Local anaesthetics are peripherally acting alnalgesics. Long acting agent bupiavcaine is used
along with lidocaine for long acting pain relief. A single dose of bupivacaine injected at a local
site will provide local analgesia for 6-10 hours. Lidocaine is administetred as an intravenous
constant rate infusion(50-70µg/kg/minute in dogs, 10µg/kg/min in cats) is effective in the
treatment of neuropathic pain, periosteal and peritoneal pain. It may also reduce the opioid
requirement after surgery when administered as constant rate infusion.
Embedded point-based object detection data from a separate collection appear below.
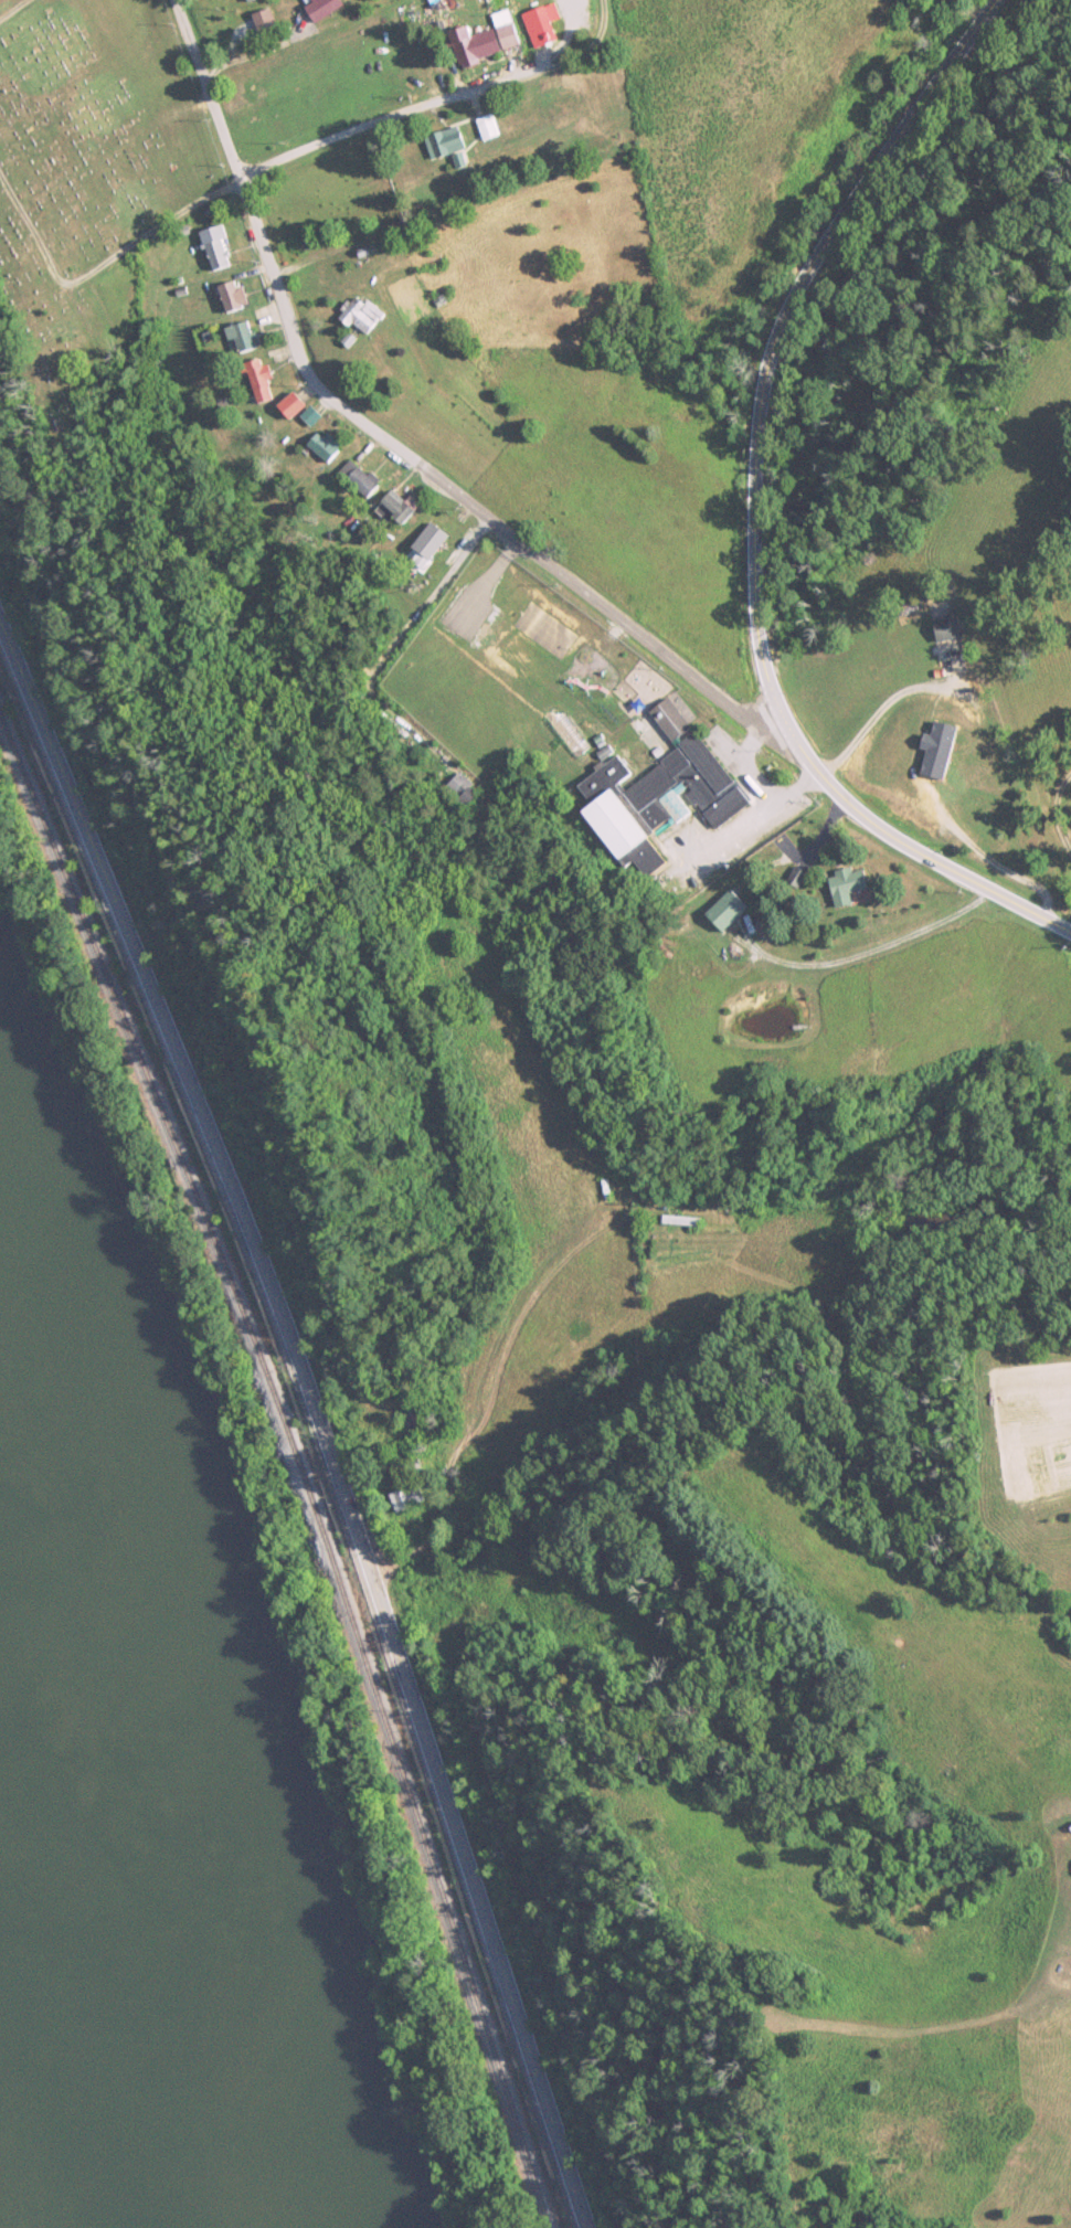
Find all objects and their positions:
building: (241, 1)
road: (10, 7)
building: (311, 9)
building: (529, 26)
building: (467, 44)
road: (436, 102)
building: (474, 128)
building: (431, 143)
building: (211, 255)
road: (107, 257)
building: (225, 296)
building: (352, 317)
building: (237, 338)
building: (256, 381)
building: (284, 407)
road: (381, 443)
building: (318, 447)
building: (356, 477)
building: (392, 509)
road: (754, 510)
building: (423, 550)
building: (938, 630)
building: (657, 804)
road: (1057, 813)
building: (835, 885)
road: (181, 1054)
railway: (300, 1461)
building: (403, 1498)
road: (469, 1858)
river: (87, 1961)
road: (1038, 1969)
Corticosteroids are the most effective blockers of inflammation and resulting pain. However,
they all have major side effects when given over extended periods of time. When they must be
used, they should be given in the minimal amount that will control and inflammation and should
not be given more than two or three times a week. Other adjunctive drugs employed for the relief
of chronic pain can include chondroprotectives, anxiolytics and sedatives like benzodiazepines
(eg: diazepam, midozolam), tricyclic antidepressants( eg: amitryptilline,
imipramine),doxycycline, omega-3 fatty acids, magnesium, immunonutritional modifiers and
bioflavinoids. Non-pharmacologic therapies include acupuncture, electroacupuncture and various
electrical nerve stimulation procedures, laser therapy and pulsed magnetic field therapy.